┏━━

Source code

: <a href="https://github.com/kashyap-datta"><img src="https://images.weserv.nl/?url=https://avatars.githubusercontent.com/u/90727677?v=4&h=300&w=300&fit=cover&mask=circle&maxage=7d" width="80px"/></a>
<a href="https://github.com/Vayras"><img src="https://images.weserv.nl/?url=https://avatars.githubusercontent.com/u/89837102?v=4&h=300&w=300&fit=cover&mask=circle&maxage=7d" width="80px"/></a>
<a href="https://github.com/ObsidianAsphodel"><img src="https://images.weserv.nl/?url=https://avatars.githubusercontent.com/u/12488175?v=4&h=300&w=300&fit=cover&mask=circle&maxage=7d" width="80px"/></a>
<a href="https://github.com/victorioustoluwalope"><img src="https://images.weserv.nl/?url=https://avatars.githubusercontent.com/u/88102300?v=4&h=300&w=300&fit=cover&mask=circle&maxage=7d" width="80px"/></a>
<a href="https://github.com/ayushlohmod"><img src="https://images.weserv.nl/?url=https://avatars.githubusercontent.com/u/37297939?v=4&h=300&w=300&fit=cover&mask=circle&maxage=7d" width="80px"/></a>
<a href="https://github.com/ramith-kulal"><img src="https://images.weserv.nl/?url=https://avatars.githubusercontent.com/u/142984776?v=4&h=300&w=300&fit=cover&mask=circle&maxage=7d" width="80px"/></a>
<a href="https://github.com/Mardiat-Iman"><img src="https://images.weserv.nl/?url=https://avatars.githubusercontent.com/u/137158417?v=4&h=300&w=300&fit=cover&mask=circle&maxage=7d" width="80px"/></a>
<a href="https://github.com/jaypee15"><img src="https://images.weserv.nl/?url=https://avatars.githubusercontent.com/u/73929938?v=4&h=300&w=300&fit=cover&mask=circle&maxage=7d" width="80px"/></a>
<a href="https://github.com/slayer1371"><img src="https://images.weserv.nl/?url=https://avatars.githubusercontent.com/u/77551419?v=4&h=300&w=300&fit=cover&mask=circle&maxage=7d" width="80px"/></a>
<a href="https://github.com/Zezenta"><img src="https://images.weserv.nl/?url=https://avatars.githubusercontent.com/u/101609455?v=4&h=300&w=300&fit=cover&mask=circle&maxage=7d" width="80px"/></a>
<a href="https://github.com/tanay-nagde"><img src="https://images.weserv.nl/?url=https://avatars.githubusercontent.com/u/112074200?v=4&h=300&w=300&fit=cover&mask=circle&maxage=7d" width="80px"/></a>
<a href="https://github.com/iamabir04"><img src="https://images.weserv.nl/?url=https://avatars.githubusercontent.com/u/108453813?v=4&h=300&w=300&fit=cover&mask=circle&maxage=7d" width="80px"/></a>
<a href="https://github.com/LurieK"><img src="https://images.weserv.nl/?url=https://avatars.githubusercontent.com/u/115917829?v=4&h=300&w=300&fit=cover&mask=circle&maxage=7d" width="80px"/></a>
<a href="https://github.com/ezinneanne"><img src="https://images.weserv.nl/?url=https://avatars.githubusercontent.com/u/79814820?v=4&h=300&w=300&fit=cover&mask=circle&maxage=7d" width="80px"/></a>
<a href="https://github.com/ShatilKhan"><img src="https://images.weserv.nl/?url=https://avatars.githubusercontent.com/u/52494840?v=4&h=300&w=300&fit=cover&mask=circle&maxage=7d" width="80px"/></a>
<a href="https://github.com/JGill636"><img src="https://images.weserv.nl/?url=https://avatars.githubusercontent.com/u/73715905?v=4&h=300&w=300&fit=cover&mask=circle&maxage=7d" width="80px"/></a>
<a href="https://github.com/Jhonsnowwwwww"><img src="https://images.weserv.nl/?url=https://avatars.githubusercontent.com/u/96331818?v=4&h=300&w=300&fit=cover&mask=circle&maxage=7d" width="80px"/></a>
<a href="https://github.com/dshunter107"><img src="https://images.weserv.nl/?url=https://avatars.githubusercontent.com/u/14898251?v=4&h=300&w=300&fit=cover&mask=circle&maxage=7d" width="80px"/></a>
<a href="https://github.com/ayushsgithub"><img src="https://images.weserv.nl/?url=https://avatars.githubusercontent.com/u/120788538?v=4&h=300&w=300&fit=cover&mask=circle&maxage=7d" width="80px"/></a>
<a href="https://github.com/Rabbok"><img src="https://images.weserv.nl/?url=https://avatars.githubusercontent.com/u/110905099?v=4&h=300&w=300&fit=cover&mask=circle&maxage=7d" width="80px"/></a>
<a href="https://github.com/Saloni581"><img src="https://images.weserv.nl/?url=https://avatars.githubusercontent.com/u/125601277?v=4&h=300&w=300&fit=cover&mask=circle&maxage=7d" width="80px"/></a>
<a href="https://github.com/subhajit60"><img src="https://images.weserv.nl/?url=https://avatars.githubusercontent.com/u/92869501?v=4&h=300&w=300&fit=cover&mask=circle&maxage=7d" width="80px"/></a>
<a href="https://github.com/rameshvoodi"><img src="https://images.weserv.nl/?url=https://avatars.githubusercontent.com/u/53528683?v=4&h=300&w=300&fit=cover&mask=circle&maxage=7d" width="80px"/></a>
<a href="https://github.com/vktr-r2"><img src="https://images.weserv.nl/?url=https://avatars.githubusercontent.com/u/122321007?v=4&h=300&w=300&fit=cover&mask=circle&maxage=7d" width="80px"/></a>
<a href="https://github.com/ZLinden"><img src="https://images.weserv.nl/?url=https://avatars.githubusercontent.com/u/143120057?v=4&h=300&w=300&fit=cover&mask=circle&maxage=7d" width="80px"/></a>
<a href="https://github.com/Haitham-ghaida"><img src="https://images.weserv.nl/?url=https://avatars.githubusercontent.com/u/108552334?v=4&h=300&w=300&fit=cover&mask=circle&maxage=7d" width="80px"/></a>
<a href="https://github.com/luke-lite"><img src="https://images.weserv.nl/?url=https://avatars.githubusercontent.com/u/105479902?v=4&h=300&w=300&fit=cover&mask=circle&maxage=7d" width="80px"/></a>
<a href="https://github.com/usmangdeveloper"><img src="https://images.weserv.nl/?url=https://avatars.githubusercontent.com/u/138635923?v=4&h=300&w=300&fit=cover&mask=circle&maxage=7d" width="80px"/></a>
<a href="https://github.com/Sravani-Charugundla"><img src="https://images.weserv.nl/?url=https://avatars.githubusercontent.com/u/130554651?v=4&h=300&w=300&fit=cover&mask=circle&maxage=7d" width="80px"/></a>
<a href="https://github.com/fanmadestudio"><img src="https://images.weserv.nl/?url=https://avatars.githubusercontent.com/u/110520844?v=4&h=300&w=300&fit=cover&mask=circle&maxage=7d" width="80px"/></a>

┗━━

WHAT YOU WILL DO: Without any change, write the listing out again.

EXERCISE RESULT:
Source code

: <a href="https://github.com/kashyap-datta"><img src="https://images.weserv.nl/?url=https://avatars.githubusercontent.com/u/90727677?v=4&h=300&w=300&fit=cover&mask=circle&maxage=7d" width="80px"/></a>
<a href="https://github.com/Vayras"><img src="https://images.weserv.nl/?url=https://avatars.githubusercontent.com/u/89837102?v=4&h=300&w=300&fit=cover&mask=circle&maxage=7d" width="80px"/></a>
<a href="https://github.com/ObsidianAsphodel"><img src="https://images.weserv.nl/?url=https://avatars.githubusercontent.com/u/12488175?v=4&h=300&w=300&fit=cover&mask=circle&maxage=7d" width="80px"/></a>
<a href="https://github.com/victorioustoluwalope"><img src="https://images.weserv.nl/?url=https://avatars.githubusercontent.com/u/88102300?v=4&h=300&w=300&fit=cover&mask=circle&maxage=7d" width="80px"/></a>
<a href="https://github.com/ayushlohmod"><img src="https://images.weserv.nl/?url=https://avatars.githubusercontent.com/u/37297939?v=4&h=300&w=300&fit=cover&mask=circle&maxage=7d" width="80px"/></a>
<a href="https://github.com/ramith-kulal"><img src="https://images.weserv.nl/?url=https://avatars.githubusercontent.com/u/142984776?v=4&h=300&w=300&fit=cover&mask=circle&maxage=7d" width="80px"/></a>
<a href="https://github.com/Mardiat-Iman"><img src="https://images.weserv.nl/?url=https://avatars.githubusercontent.com/u/137158417?v=4&h=300&w=300&fit=cover&mask=circle&maxage=7d" width="80px"/></a>
<a href="https://github.com/jaypee15"><img src="https://images.weserv.nl/?url=https://avatars.githubusercontent.com/u/73929938?v=4&h=300&w=300&fit=cover&mask=circle&maxage=7d" width="80px"/></a>
<a href="https://github.com/slayer1371"><img src="https://images.weserv.nl/?url=https://avatars.githubusercontent.com/u/77551419?v=4&h=300&w=300&fit=cover&mask=circle&maxage=7d" width="80px"/></a>
<a href="https://github.com/Zezenta"><img src="https://images.weserv.nl/?url=https://avatars.githubusercontent.com/u/101609455?v=4&h=300&w=300&fit=cover&mask=circle&maxage=7d" width="80px"/></a>
<a href="https://github.com/tanay-nagde"><img src="https://images.weserv.nl/?url=https://avatars.githubusercontent.com/u/112074200?v=4&h=300&w=300&fit=cover&mask=circle&maxage=7d" width="80px"/></a>
<a href="https://github.com/iamabir04"><img src="https://images.weserv.nl/?url=https://avatars.githubusercontent.com/u/108453813?v=4&h=300&w=300&fit=cover&mask=circle&maxage=7d" width="80px"/></a>
<a href="https://github.com/LurieK"><img src="https://images.weserv.nl/?url=https://avatars.githubusercontent.com/u/115917829?v=4&h=300&w=300&fit=cover&mask=circle&maxage=7d" width="80px"/></a>
<a href="https://github.com/ezinneanne"><img src="https://images.weserv.nl/?url=https://avatars.githubusercontent.com/u/79814820?v=4&h=300&w=300&fit=cover&mask=circle&maxage=7d" width="80px"/></a>
<a href="https://github.com/ShatilKhan"><img src="https://images.weserv.nl/?url=https://avatars.githubusercontent.com/u/52494840?v=4&h=300&w=300&fit=cover&mask=circle&maxage=7d" width="80px"/></a>
<a href="https://github.com/JGill636"><img src="https://images.weserv.nl/?url=https://avatars.githubusercontent.com/u/73715905?v=4&h=300&w=300&fit=cover&mask=circle&maxage=7d" width="80px"/></a>
<a href="https://github.com/Jhonsnowwwwww"><img src="https://images.weserv.nl/?url=https://avatars.githubusercontent.com/u/96331818?v=4&h=300&w=300&fit=cover&mask=circle&maxage=7d" width="80px"/></a>
<a href="https://github.com/dshunter107"><img src="https://images.weserv.nl/?url=https://avatars.githubusercontent.com/u/14898251?v=4&h=300&w=300&fit=cover&mask=circle&maxage=7d" width="80px"/></a>
<a href="https://github.com/ayushsgithub"><img src="https://images.weserv.nl/?url=https://avatars.githubusercontent.com/u/120788538?v=4&h=300&w=300&fit=cover&mask=circle&maxage=7d" width="80px"/></a>
<a href="https://github.com/Rabbok"><img src="https://images.weserv.nl/?url=https://avatars.githubusercontent.com/u/110905099?v=4&h=300&w=300&fit=cover&mask=circle&maxage=7d" width="80px"/></a>
<a href="https://github.com/Saloni581"><img src="https://images.weserv.nl/?url=https://avatars.githubusercontent.com/u/125601277?v=4&h=300&w=300&fit=cover&mask=circle&maxage=7d" width="80px"/></a>
<a href="https://github.com/subhajit60"><img src="https://images.weserv.nl/?url=https://avatars.githubusercontent.com/u/92869501?v=4&h=300&w=300&fit=cover&mask=circle&maxage=7d" width="80px"/></a>
<a href="https://github.com/rameshvoodi"><img src="https://images.weserv.nl/?url=https://avatars.githubusercontent.com/u/53528683?v=4&h=300&w=300&fit=cover&mask=circle&maxage=7d" width="80px"/></a>
<a href="https://github.com/vktr-r2"><img src="https://images.weserv.nl/?url=https://avatars.githubusercontent.com/u/122321007?v=4&h=300&w=300&fit=cover&mask=circle&maxage=7d" width="80px"/></a>
<a href="https://github.com/ZLinden"><img src="https://images.weserv.nl/?url=https://avatars.githubusercontent.com/u/143120057?v=4&h=300&w=300&fit=cover&mask=circle&maxage=7d" width="80px"/></a>
<a href="https://github.com/Haitham-ghaida"><img src="https://images.weserv.nl/?url=https://avatars.githubusercontent.com/u/108552334?v=4&h=300&w=300&fit=cover&mask=circle&maxage=7d" width="80px"/></a>
<a href="https://github.com/luke-lite"><img src="https://images.weserv.nl/?url=https://avatars.githubusercontent.com/u/105479902?v=4&h=300&w=300&fit=cover&mask=circle&maxage=7d" width="80px"/></a>
<a href="https://github.com/usmangdeveloper"><img src="https://images.weserv.nl/?url=https://avatars.githubusercontent.com/u/138635923?v=4&h=300&w=300&fit=cover&mask=circle&maxage=7d" width="80px"/></a>
<a href="https://github.com/Sravani-Charugundla"><img src="https://images.weserv.nl/?url=https://avatars.githubusercontent.com/u/130554651?v=4&h=300&w=300&fit=cover&mask=circle&maxage=7d" width="80px"/></a>
<a href="https://github.com/fanmadestudio"><img src="https://images.weserv.nl/?url=https://avatars.githubusercontent.com/u/110520844?v=4&h=300&w=300&fit=cover&mask=circle&maxage=7d" width="80px"/></a>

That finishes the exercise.